Rupert verdrängte seine Furcht und umfasste das Schwert fester. Das solide Gewicht des Stahls beruhigte ihn, und er ließ die blitzende Klinge vor sich auf und nieder sausen.

Dann warf er einen finsteren Blick auf die dunklen Wolken, die den Himmel bedeckten; ein anständiger Sonnenstrahl hätte das Ding sofort in die Flucht getrieben, aber wie immer klebte Rupert das Pech an den Fersen.

Es ist doch nur ein Dämon, dachte er grimmig. Ich stecke von Kopf bis Fuß in einer Rüstung und weiß mit dem Schwert umzugehen. Dieser Dämon kann mir nichts anhaben!

»Einhorn«, sagte er ruhig, während er in die Schatten starrte, wo er den Dämon zuletzt gesehen hatte, »du versteckst dich am besten hinter einem Baum und hältst dich vom Kampfgetümmel fern! Ich will nicht, dass dir etwas zustößt.«

»Schon geschehen!«, entgegnete eine gedämpfte Stimme.

Rupert drehte sich um und entdeckte das Einhorn in beträchtlicher Entfernung hinter einem dicken Baumstamm.

»Nett von dir«, sagte Rupert. »Und was ist, wenn ich deine Hilfe brauche?«

»Dann hast du ein Problem«, erklärte das Einhorn entschieden, »denn ich denke nicht daran, mich von der Stelle zu rühren. Ich erkenne jeden Dämon von weitem am Geruch.

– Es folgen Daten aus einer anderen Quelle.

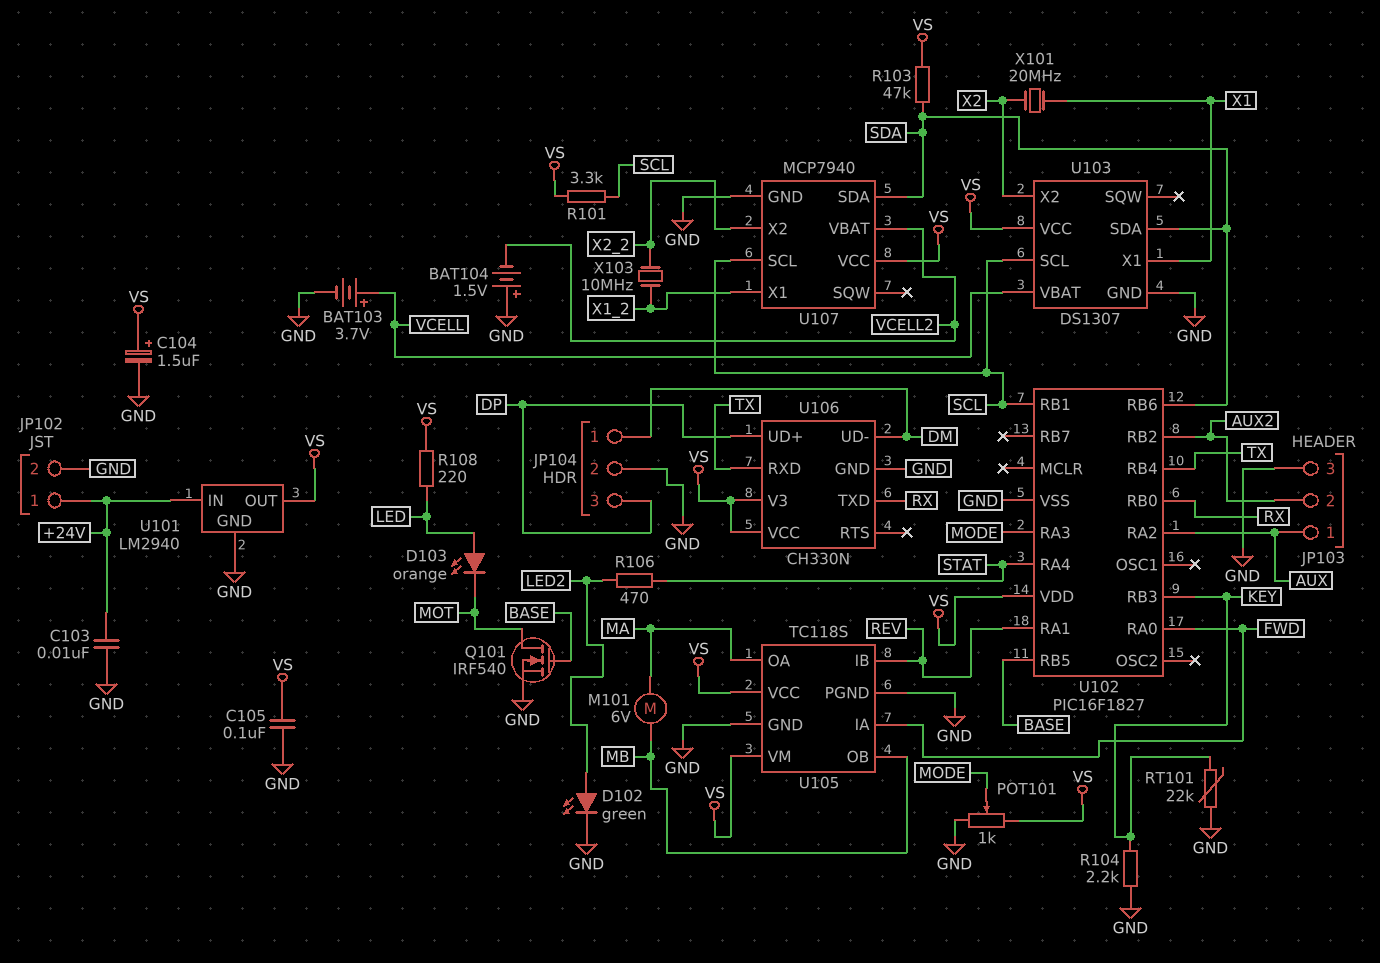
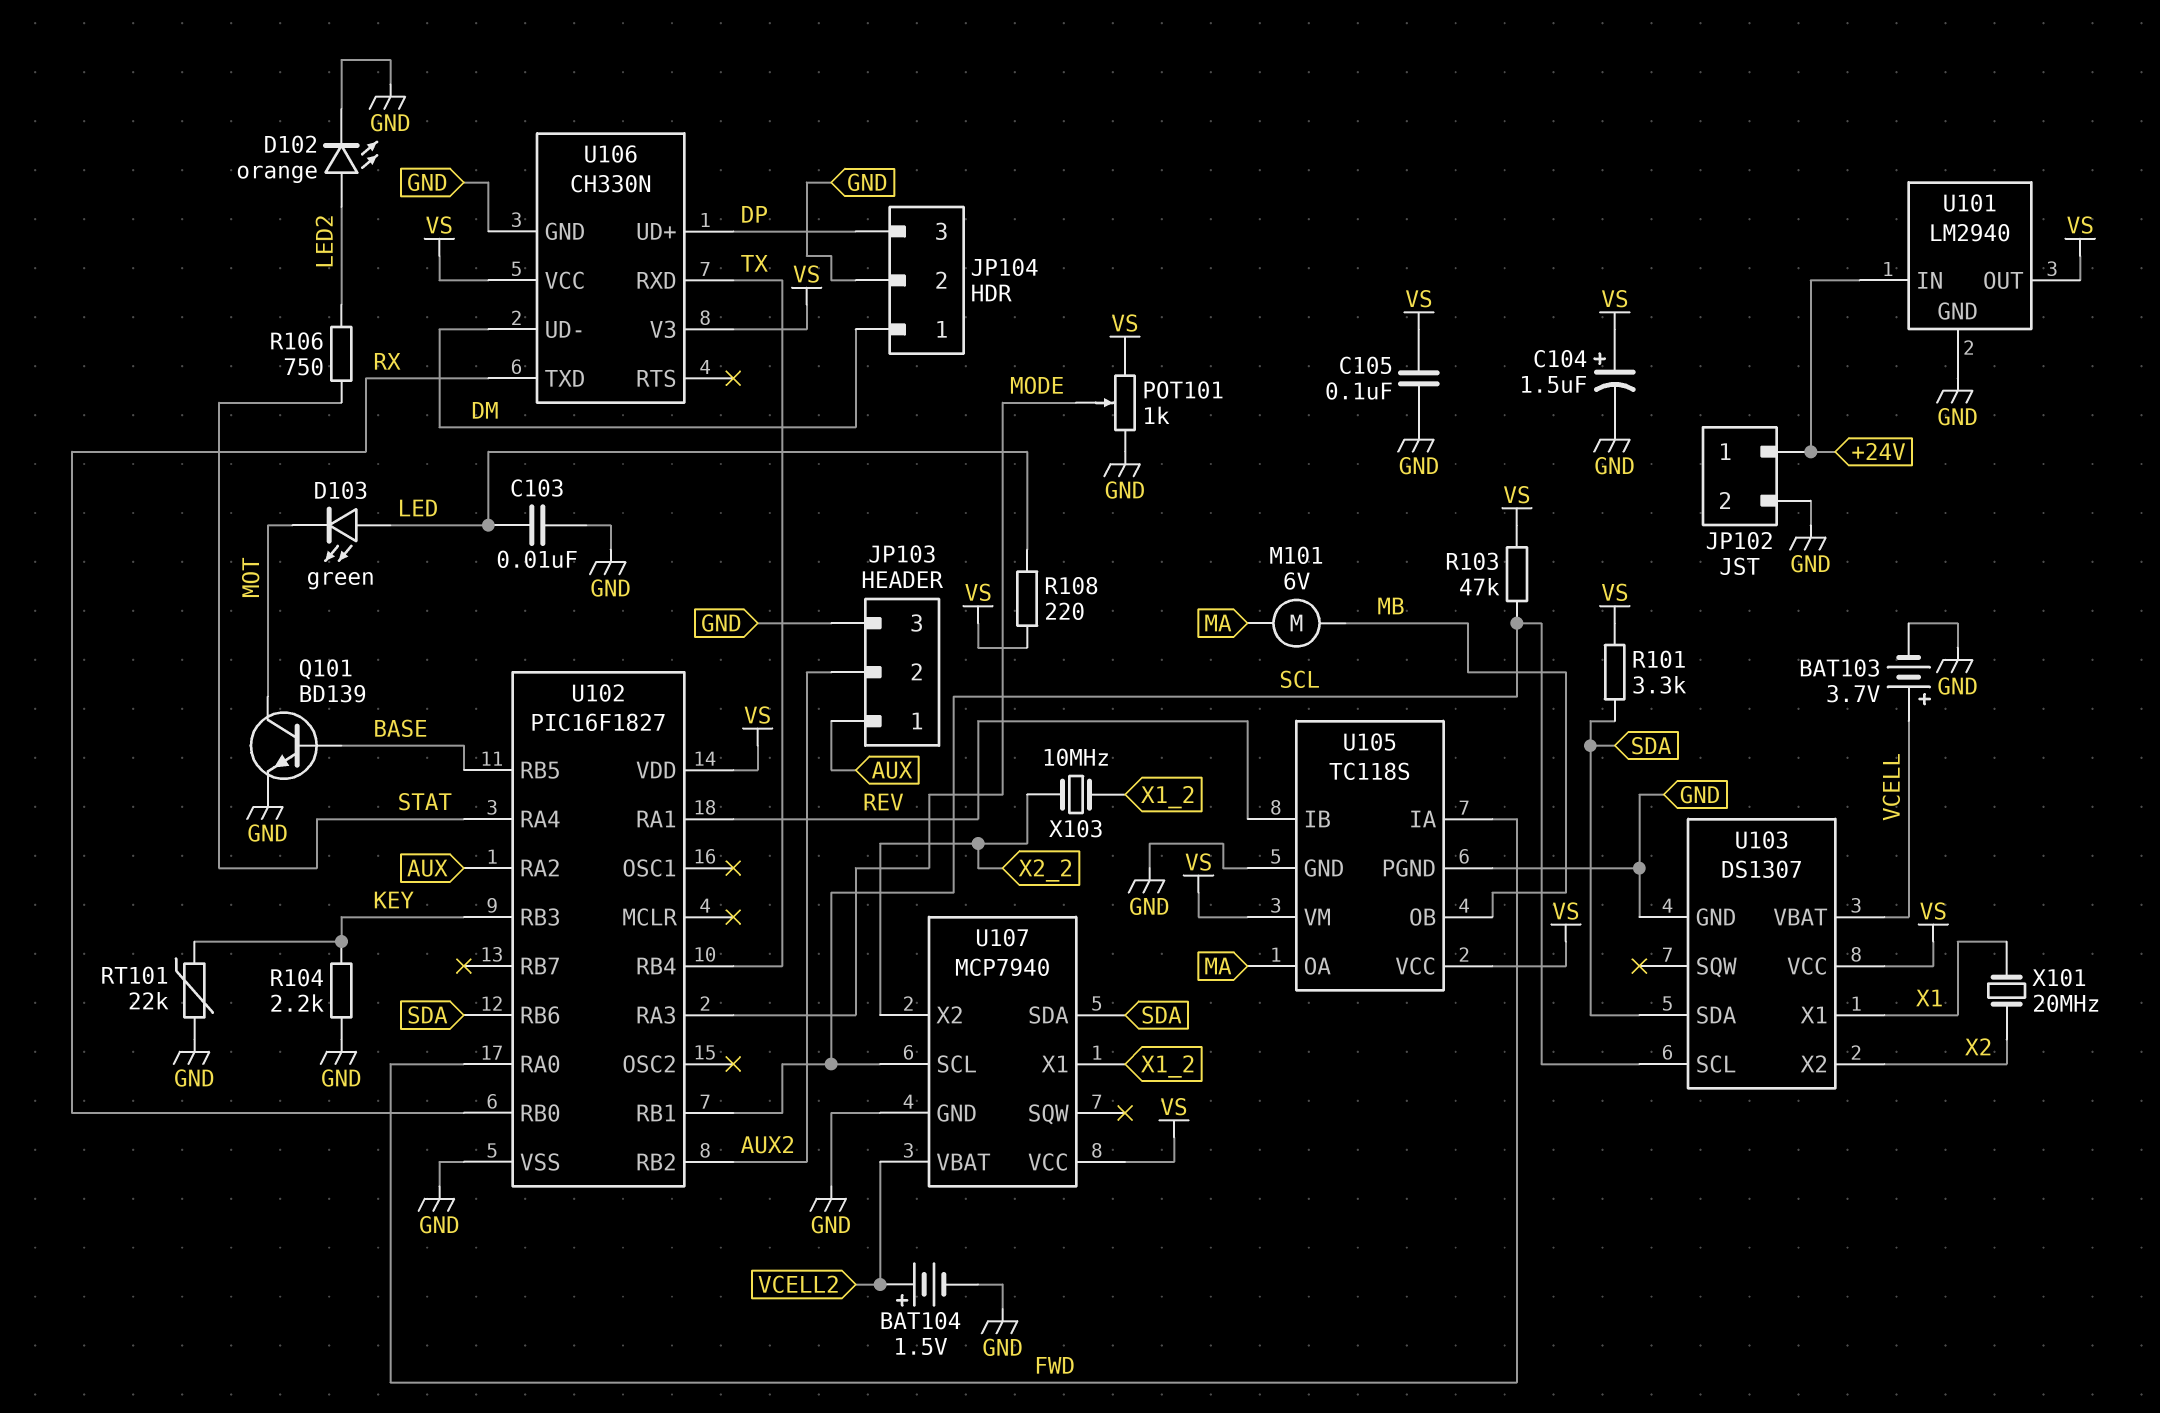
BAT104: 1.5V (plus GND, minus VCELL2) -> 1.5V (plus VCELL2, minus GND)
C103: 10nF (+24V, GND) -> 10nF (GND, LED)
D102: LED green (A LED2, K GND) -> LED orange (A LED2, K GND)
D103: LED orange (A LED, K MOT) -> LED green (A LED, K MOT)
Q101: NMOS IRF540 (G BASE, D MOT, S GND) -> NPN BD139 (B BASE, C MOT, E GND)
R101: 3.3k (SCL, VS) -> 3.3k (SDA, VS)
R103: 47k (SDA, VS) -> 47k (SCL, VS)
R106: 470 (LED2, STAT) -> 750 (LED2, STAT)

Wusstest du übrigens, dass Dämonen Einhörner fressen?«

»Dämonen fressen alles«, sagte Rupert.

»Eben«, erwiderte das Einhorn und verschwand aus seinem Blickfeld.

Nicht zum ersten Mal schwor sich der Prinz, den Typen aufzusuchen, der ihm das Einhorn angedreht hatte, und ihm die Finger und Zehen einzeln abzuhacken.

Er vernahm ein leises Scharren zu seiner Linken und wollte sich eben umdrehen, als der Dämon ihn von hinten ansprang. Durch die schwere Rüstung bekam Rupert das Übergewicht und kippte nach vorn in den zähen Schlamm. Der Aufprall war so hart, dass ihm die Luft wegblieb und das Schwert seiner ausgestreckten Hand entglitt. Er erspähte einen Moment lang ein missgestaltetes dunkles Etwas, das ihn bei weitem überragte, und dann landete ein Zentnergewicht auf seinem Rücken. Eine Klauenhand packte ihn im Nacken und drückte ihm das Gesicht nach unten, bis ihm der Schlamm in die Augen drang. Er ruderte verzweifelt mit den Armen und bemühte sich, wieder auf die Beine zu kommen, aber seine eisengenieteten Stiefel schlitterten nur hilflos durch den Morast. Die Lungen schmerzten ihn; er japste nach Luft, und die Dreckbrühe floss ihm in den weit aufgerissenen Mund.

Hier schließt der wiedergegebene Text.